Which is not to suggest that the Post or any other newspaper would choose not to publish the Pentagon Papers a quarter century later. But as 1995 decisions by ABC and CBS show, when faced with actual or threatened lawsuits from deep-pocketed tobacco companies, some of the most powerful voices in American media felt they had to consider the financial implications of potentially costly litigation. And they backed off.

"What we're seeing is a merging of church and state,'' says Charles Eisendrath, director of the University of Michigan Journalism Fellows. He likens the cost squeeze on newspapers to the furious revolution in health care. "I was trained specifically not to think of my profession as a business," he says, "and so were doctors. The doctors think like journalists and the people who run the hospitals think like publishers. The doctors say we have to spend X dollars or the quality of care will fail. And the people who run hospitals say ‘We will spend only this amount and the quality had better be good.' ''

 Even the best-run newspapers with high profit margins feel the financial pressure of the Wall Street analysts through the continual expectation of increased profit margins. The Times's Roberts argues that newspaper companies let themselves get caught in the trap of convincing themselves - and the analysts - that they could defy the cyclical swings of the newspaper business and satisfy investors with more and more growth. Eventually that logic collapses.

Were the Baltimore Evening Sun and, in particular, New York Newsday victims of Wall Street? The Evening Sun had been dying for years and New York Newsday had lost an estimated $8 million to $14 million annually over a decade. Like The Houston Post, which also closed last year, New York Newsday was on the critical list. Tom Wolzien, a former broadcast network producer and now a media analyst at the investment house of Sanford C. Bernstein & Company, says the loss of New York Newsday "took a voice out of the market, but maybe the market wasn't demanding the voice. It's unfortunate to say, but maybe that was the case."

Wolzien says he worries about newspaper executives who recognize financial trouble too late and have no choice but to make deep cuts, and those "who rush to cut and are not smart enough to understand the system of news and the long-term value of it." Melissa Cook, a vice president and media analyst at Prudential Securities Inc., warns that "at the end of the day if you destroy the product you've destroyed the investment," adding, "As a daily reader I can make the decision to renew or not, but if I find it is a bunch of canned or rehashed wire copy, I'll watch the network news instead."

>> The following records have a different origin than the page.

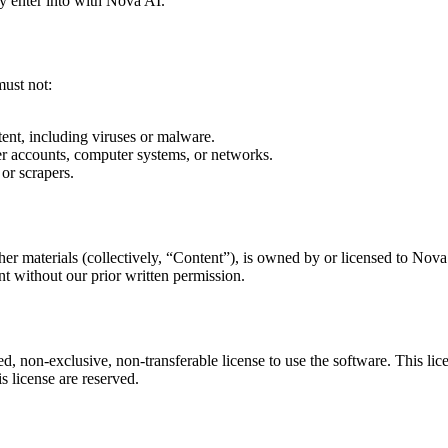
y enter into with Nova AI.
must not:
tent, including viruses or malware.
her accounts, computer systems, or networks.
 or scrapers.
ther materials (collectively, “Content”), is owned by or licensed to Nov
nt without our prior written permission.
 non-exclusive, non-transferable license to use the software. This licen
is license are reserved.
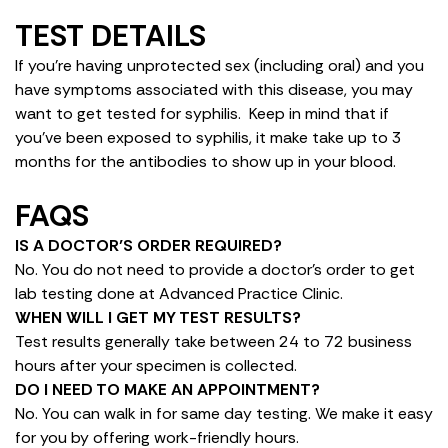
TEST DETAILS
If you’re having unprotected sex (including oral) and you
have symptoms associated with this disease, you may
want to get tested for syphilis. Keep in mind that if
you’ve been exposed to syphilis, it make take up to 3
months for the antibodies to show up in your blood.
FAQS
IS A DOCTOR’S ORDER REQUIRED?
No. You do not need to provide a doctor’s order to get
lab testing done at Advanced Practice Clinic.
WHEN WILL I GET MY TEST RESULTS?
Test results generally take between 24 to 72 business
hours after your specimen is collected.
DO I NEED TO MAKE AN APPOINTMENT?
No. You can walk in for same day testing. We make it easy
for you by offering work-friendly hours.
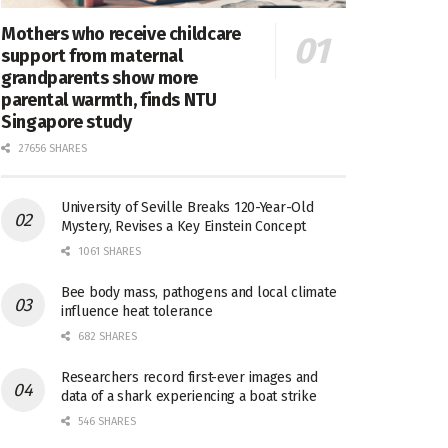
Mothers who receive childcare
support from maternal
grandparents show more
parental warmth, finds NTU
Singapore study
27656 SHARES
University of Seville Breaks 120-Year-Old
Mystery, Revises a Key Einstein Concept
1061 SHARES
Bee body mass, pathogens and local climate
influence heat tolerance
682 SHARES
Researchers record first-ever images and
data of a shark experiencing a boat strike
546 SHARES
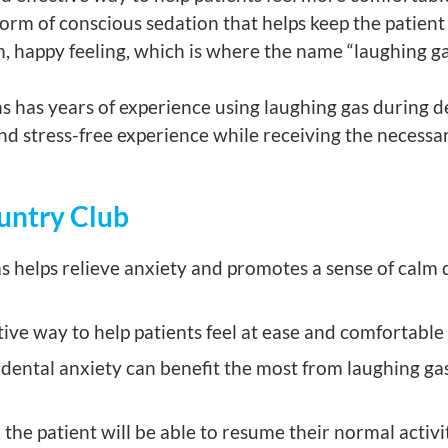
orm of conscious sedation that helps keep the patient 
, happy feeling, which is where the name “laughing g
 has years of experience using laughing gas during d
d stress-free experience while receiving the necessar
ountry Club
 helps relieve anxiety and promotes a sense of calm 
ctive way to help patients feel at ease and comfortable
ental anxiety can benefit the most from laughing gas t
, the patient will be able to resume their normal activ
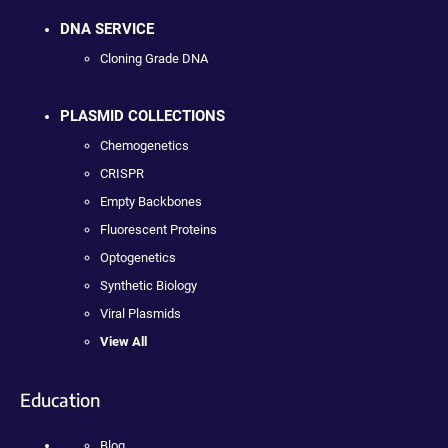
DNA SERVICE
Cloning Grade DNA
PLASMID COLLECTIONS
Chemogenetics
CRISPR
Empty Backbones
Fluorescent Proteins
Optogenetics
Synthetic Biology
Viral Plasmids
View All
Education
Blog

But the clout of Wall Street is growing, from the analysts themselves and from the newspaper companies who have invested in the quarterly thinking. One sign of that, Roberts says, is the annual budget process at many newspapers.

"It used to be that editors started off the process by submitting a budget they thought was necessary to do the job," he says. "They might get cut, but at least they could state their case. Now the corporation decides from a distance what the local paper should make and won't even look at a budget that doesn't meet their favor. As far down the road as I can see, the enemy is us and our own short-sightedness."